--- Information Enclosed Below ---

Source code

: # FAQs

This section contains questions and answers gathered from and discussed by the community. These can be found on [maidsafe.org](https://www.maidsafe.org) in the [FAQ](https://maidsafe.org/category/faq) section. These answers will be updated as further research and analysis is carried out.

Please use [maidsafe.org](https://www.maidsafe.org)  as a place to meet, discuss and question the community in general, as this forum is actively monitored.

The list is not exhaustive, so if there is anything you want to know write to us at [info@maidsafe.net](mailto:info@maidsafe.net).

--- End of Enclosed Information ---

▸ What to do: Change each "community" in these lines to "user community", keeping everything else the same.

▸ Exercise output:
Source code

: # FAQs

This section contains questions and answers gathered from and discussed by the user community. These can be found on [maidsafe.org](https://www.maidsafe.org) in the [FAQ](https://maidsafe.org/category/faq) section. These answers will be updated as further research and analysis is carried out.

Please use [maidsafe.org](https://www.maidsafe.org)  as a place to meet, discuss and question the user community in general, as this forum is actively monitored.

The list is not exhaustive, so if there is anything you want to know write to us at [info@maidsafe.net](mailto:info@maidsafe.net).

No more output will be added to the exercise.